Bayesian Systems Targets New Software Niche

Bayesian Systems Targets New Software Niche

Joanne Damours

By John Makulowich, Senior Writer

Sit for five minutes with Joanne Damours to see a demo of her company's WinAward software, and your mind starts to reel with the possible applications to other industries. While she thinks three years is a reasonable time frame for taking the company public, a buyout much sooner could be a more likely scenario.

Damours is president and CEO of Bayesian Systems Inc., Rockville, Md., which produces a software package geared to help companies win more and better contracts from government at all levels. Right now, she is riding the crest.

She just signed Tracor Systems Engineering Inc., Rockville, to an enterprisewide license for her product, and is on the verge of another major contract. Her WinAward software, along with consulting, training and one year of technical support, starts at about $7,000 for a five-user license.

According to Damours, the 5-year-old company expects to generate more than $3 million in fiscal 1999.

"We will soon be coming out with a Web-compatible version for 4.0," Damours said. "In the new version, the product will integrate seamlessly with the major databases, whether Oracle, Sybase, SQL or Access."

The WinAward tool allows companies competing in the government market to introduce focus, discipline and order to their bid and tracking efforts. A Windows program, it allows the user to manage uncertainty, track leads and predict the likelihood of winning or losing government contracts.

It is driven by an engine fueled with an arcane mathematical law known as Bayes' theorem, discovered by the 18th-century cleric Thomas Bayes.

The theorem, honed by experts like Stan Kaplan, a co-founder of Bayesian Systems, is used to determine the degree of confidence one can have in the evidence for any given business decision. It leads to what Kaplan referred to as "evidence-based risk assessment" or "evidence-based decision making."

In the hands of users, including capture managers, team members and senior executives, WinAward and its numerous modules become a highly effective tool for making bid/no-bid decisions on contracts from federal, state and local governments.

Just ask Steve Wilkes, chief operating officer of Sherikon Inc. in Chantilly, Va. His company, a professional services firm in areas such as engineering, telecommunications, health services and ship repair, has been using the product since January at its 16 offices and numerous work sites in 21 states.

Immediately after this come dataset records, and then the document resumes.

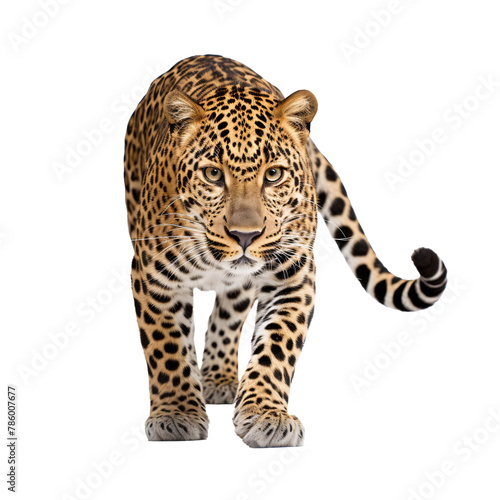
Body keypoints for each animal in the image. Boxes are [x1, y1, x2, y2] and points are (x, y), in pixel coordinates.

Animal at [123, 52, 448, 448]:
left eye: (274, 174)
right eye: (213, 174)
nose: (244, 236)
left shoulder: (293, 278)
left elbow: (276, 347)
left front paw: (267, 415)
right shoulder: (154, 275)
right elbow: (167, 347)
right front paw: (176, 414)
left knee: (228, 314)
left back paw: (218, 378)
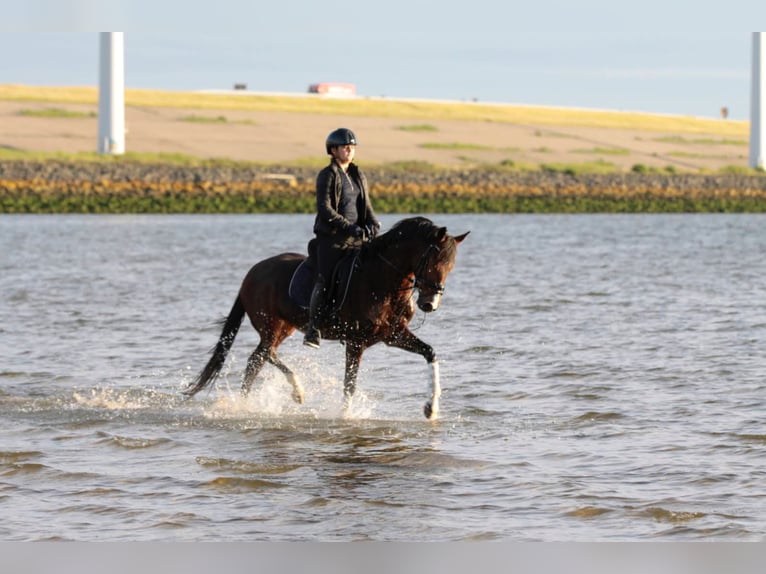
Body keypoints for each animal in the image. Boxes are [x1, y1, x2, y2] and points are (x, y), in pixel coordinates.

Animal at [185, 218, 472, 420]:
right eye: (433, 262)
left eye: (450, 267)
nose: (429, 304)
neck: (383, 281)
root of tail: (252, 272)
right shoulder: (356, 342)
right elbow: (349, 385)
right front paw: (345, 418)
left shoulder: (393, 336)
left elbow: (430, 353)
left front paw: (431, 409)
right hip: (271, 326)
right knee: (258, 358)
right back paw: (253, 403)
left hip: (284, 327)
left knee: (262, 356)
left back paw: (293, 393)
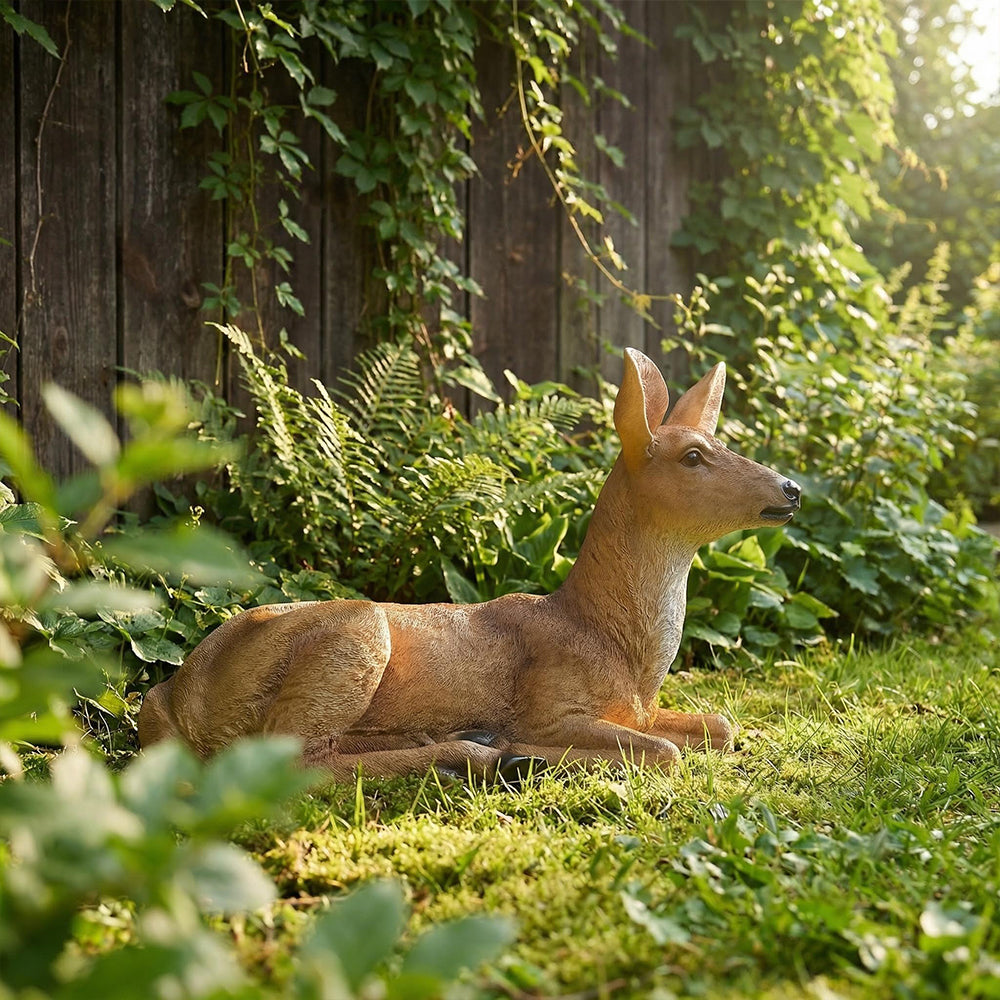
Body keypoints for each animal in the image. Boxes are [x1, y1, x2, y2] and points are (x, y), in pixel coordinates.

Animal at [138, 349, 801, 783]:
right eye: (694, 456)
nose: (791, 488)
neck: (617, 648)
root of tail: (175, 697)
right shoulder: (550, 705)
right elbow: (666, 751)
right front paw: (531, 751)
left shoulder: (635, 708)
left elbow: (722, 724)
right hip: (355, 635)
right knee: (292, 760)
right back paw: (491, 754)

It took Wilkes' company about eight months to reach "full standup." The company has contracts with the departments of Defense, Justice and Transportation, the General Services Administration and several states and municipalities, as well as commercial corporations. Annual sales last year were over $74 million.

"We are now tracking around 187 contracts worth about $6 billion that go out as far as four years," Wilkes said. "This year, we have so far won 12 major contracts. Four of those we would not have won without WinAward.

"Since we started using WinAward, the sophistication of pursuit decisions has risen within the company," he said.

After seamlessly collecting data on government opportunities from any one of a handful of vendors, then gathering information from senior management and staff that are in contact with customers and the competition, the software takes the user through a series of well-defined, carefully crafted steps to evaluate the opportunity.

If a bid decision is made, a software module helps prepare the proposal.

"The software is extremely useful for major contract procurement and funded tasks, such as delivery orders and task orders," Wilkes said. "It also helps identify our weaknesses and serves as a road map for our managers on work leading up to procurement."

According to Wilkes, one of the strongest drivers for WinAward was indefinite-delivery, indefinite-quantity contracts. In that case, the software put multiple requests from customers in a framework that could be managed easily.

He also found WinAward valuable in sorting out leads, helping prevent different staff from chasing ones from the same customer.

Furthermore, the software's win probability prediction module helps staff focus on customer awareness, cost competitiveness, strengths and areas for improvement in technical fields.

"One of the key factors in implementing the software was training. We started from the top down for the CEO and covered such areas as the operating scenario and the role of tactical and strategic leads," Wilkes said. "The task was made a little easier, since upper-level management had a solid foundation in all the elements of the business pursuit and all are marketers for the company."

Another company recommending the product to customers is Advantage Consulting Inc., a business development and marketing support firm in Annandale, Va., that focuses on government contract clientele. A key part of its business is training government contractors on what it takes to get business.

John Bender, Advantage director of business tool solutions, noted that as his company trains clients to be successful and find opportunities, they get overwhelmed with the number.

"You need to search and separate the opportunities that are good and those that are not. In the government arena, WinAward is almost a perfect fit for the organized business development process," Bender said. "Many of the smaller companies that do not have the right infrastructure in place can benefit from this product. It also helps them separate out the emotional side of bidding and focus on the objective."

Bender described the software niche filled by WinAward as opportunity management programs, which fall somewhere between contact management and sales force automation. He feels the product's strength is that it fills a niche ignored by both small and larger vendors.

"The six to 12 vendors serving the top end of the market are set up for the regular sales process," Bender said. "The government business development process is not like that at all. It is more of a free-form process.

"Focusing on the government market is a savvy strategy for Bayesian Systems," he said. "Their biggest competitor right now is a company's internal development organization."